_Problem details_: The answer must be a single number: how many lines of the records below contain "industry".
BEGIN
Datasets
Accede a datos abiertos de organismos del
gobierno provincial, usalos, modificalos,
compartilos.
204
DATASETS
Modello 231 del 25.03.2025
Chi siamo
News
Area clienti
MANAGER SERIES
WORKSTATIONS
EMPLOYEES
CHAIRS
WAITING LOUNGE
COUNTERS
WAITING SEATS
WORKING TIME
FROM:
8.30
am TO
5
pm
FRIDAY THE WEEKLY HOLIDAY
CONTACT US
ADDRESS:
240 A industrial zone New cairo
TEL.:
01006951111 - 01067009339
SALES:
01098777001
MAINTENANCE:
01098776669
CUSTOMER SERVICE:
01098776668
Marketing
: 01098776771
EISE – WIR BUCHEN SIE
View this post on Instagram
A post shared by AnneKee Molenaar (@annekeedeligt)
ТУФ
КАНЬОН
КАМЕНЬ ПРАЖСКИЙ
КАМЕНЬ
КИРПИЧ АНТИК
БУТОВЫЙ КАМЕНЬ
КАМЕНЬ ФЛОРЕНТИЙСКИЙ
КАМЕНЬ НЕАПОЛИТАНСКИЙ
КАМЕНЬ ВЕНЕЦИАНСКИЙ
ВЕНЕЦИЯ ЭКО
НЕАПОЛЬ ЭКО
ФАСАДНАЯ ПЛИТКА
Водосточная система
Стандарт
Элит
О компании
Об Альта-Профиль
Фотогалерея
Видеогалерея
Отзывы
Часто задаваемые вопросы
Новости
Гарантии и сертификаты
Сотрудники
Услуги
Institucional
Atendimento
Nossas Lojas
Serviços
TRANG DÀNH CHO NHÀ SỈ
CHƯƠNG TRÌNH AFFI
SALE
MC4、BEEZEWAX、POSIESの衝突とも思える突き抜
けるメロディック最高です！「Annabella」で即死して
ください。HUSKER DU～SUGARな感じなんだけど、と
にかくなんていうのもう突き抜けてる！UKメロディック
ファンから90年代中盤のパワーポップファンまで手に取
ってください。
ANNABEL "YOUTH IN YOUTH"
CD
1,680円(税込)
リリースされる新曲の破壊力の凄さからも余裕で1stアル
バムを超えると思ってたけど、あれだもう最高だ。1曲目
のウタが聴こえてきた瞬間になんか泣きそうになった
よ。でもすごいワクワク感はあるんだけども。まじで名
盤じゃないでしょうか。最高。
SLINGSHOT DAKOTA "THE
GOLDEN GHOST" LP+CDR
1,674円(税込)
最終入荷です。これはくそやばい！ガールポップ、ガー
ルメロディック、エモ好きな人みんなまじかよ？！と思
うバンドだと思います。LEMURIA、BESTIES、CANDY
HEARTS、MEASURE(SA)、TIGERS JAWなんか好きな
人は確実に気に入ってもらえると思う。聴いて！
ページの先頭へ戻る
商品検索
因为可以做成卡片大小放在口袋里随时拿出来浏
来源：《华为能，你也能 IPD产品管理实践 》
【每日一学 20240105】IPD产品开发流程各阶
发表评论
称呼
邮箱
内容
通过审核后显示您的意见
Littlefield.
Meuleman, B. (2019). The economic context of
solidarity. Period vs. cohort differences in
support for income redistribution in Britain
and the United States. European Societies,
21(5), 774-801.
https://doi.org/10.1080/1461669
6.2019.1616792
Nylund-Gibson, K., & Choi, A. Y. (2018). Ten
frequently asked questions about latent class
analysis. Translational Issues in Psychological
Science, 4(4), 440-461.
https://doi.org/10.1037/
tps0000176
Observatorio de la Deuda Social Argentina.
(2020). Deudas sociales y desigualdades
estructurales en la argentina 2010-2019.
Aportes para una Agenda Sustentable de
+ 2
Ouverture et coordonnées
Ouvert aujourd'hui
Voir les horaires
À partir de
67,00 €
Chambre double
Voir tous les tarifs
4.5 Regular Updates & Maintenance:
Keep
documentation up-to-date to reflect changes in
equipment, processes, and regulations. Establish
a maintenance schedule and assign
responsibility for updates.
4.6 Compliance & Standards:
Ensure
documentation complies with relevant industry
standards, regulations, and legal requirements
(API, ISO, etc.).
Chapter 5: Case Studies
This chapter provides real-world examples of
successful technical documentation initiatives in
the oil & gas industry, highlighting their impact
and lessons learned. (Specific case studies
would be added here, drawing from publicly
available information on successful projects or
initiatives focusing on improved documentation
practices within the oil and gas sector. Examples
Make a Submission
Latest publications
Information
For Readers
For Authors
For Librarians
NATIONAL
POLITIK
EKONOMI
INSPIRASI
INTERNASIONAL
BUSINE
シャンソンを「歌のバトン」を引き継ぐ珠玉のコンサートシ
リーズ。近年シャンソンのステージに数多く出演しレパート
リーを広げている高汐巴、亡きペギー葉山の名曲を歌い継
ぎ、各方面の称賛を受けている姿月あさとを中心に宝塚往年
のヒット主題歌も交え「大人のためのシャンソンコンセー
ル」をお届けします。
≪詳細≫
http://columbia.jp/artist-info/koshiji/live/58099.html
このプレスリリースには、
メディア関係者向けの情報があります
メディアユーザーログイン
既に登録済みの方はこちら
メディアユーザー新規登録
END
_Response area_: 2